▶ [TASK SET]
1 - Transcribe the forum thread below about pre-scuffed pen tubes between "## turncrazy43 (Oct" and "(Oct 12, 2013)", inclusive.
2 - Answer these questions from the forum thread below about pre-scuffed pen tubes:
(a) What size of bulk pen tubes did randyrls notice were running out?
(b) Why does DurocShark say he would still scuff the tubes himself?
(c) What kind of pens was NittanyLion using the 7mm 10" tubes for?

# Pre-scuffed tubes from PSI



## randyrls (Oct 11, 2013)

I noticed that my supply of 7mm bulk pen tubes was running out.  I had used part of the last one. :frown:

So I ordered some more from PSI.  The tubes came, but I noticed that the tubes were already scuffed!  Good deal and one thing I don't have to do.


----------



## its_virgil (Oct 11, 2013)

I noticed that on a 10 pack I assembled last night. 

Allow me to insert a word of warning. I purchased 10 inch long tubes 7mm tubes from PSI. I cut them to length and rattlesnake blanks for a pen order. I assembled them last night and the tubes were way to tight once the upper barrel was placed over the transmission. It was all I could do to remove the cap...and I am a pretty big and strong guy. Glad I tested the first one. I had to sand the transmission and then sand inside the upper barrel's tube until the cap would go on and off the way it should. Live and learn...I really hat to not be able to cut 10 inch tubes to the lengths I want  but if they have an ID a little smaller that should be then I suppose I will stop doing that. Why can't 10 inch tubes be purchased that have the correct ID?

Do a good turn daily!
Don




randyrls said:


> I noticed that my supply of 7mm bulk pen tubes was running out.  I had used part of the last one. :frown:
> 
> So I ordered some more from PSI.  The tubes came, but I noticed that the tubes were already scuffed!  Good deal and one thing I don't have to do.


----------



## randyrls (Oct 11, 2013)

Thanks for the heads up Don;  I will have to check that.


----------



## DurocShark (Oct 11, 2013)

I'd still end up scuffing them myself... To remove any oxidation that might affect the glue adhesion.


----------



## turncrazy43 (Oct 11, 2013)

The most recent pen kits bought from PSI all had scuffed pen tubes.
_________________________________________________________
Everyday I'm vertical is a great day


----------



## NittanyLion (Oct 12, 2013)

I had the same problem as Don several monthe back with 7mm 10" tubes for bullet pens.


----------

▶ [ENTRIES SUPPLIED]
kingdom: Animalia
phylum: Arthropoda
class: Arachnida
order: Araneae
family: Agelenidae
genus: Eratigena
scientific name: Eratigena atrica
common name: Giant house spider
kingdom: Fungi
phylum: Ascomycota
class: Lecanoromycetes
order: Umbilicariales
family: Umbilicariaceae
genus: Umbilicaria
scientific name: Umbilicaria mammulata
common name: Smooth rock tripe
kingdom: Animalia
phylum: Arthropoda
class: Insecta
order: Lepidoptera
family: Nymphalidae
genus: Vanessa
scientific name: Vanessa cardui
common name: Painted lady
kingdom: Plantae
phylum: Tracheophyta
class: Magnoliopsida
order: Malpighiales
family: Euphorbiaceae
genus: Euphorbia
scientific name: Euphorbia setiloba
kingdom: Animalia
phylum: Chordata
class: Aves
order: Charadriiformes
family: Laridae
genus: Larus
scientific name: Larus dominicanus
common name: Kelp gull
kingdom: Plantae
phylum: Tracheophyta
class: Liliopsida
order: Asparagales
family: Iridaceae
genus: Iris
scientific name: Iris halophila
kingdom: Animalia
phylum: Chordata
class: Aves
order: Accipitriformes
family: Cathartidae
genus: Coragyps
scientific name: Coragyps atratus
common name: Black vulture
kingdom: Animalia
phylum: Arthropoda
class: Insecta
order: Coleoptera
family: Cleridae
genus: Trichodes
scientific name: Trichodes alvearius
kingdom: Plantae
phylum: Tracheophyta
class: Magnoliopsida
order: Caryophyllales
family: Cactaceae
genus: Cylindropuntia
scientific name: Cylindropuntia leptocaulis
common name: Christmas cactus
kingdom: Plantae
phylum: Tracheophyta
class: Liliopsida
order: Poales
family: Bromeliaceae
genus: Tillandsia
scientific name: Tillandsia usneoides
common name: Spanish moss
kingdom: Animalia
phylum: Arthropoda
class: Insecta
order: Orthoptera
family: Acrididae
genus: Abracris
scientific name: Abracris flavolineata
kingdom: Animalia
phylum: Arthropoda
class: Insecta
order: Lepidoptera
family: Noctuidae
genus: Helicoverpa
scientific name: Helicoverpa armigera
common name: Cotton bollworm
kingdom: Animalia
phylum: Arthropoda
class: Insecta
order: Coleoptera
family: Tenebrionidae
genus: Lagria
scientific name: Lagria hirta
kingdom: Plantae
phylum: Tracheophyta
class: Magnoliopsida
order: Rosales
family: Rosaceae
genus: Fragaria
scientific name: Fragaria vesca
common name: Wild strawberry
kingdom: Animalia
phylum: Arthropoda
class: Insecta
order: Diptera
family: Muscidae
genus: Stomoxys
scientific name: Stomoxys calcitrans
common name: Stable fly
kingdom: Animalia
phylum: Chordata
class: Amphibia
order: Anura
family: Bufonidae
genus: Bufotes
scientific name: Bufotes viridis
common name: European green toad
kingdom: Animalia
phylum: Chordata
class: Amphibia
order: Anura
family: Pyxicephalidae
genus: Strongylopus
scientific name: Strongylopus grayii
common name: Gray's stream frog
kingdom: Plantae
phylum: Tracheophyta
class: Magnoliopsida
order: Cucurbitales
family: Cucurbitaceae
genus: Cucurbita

▶ [ANSWERS PER TASK]
1 -
## turncrazy43 (Oct 11, 2013)

The most recent pen kits bought from PSI all had scuffed pen tubes.
_________________________________________________________
Everyday I'm vertical is a great day


----------



## NittanyLion (Oct 12, 2013)

2 -
(a) 7mm.
(b) To remove any oxidation that might affect the glue adhesion.
(c) Bullet pens.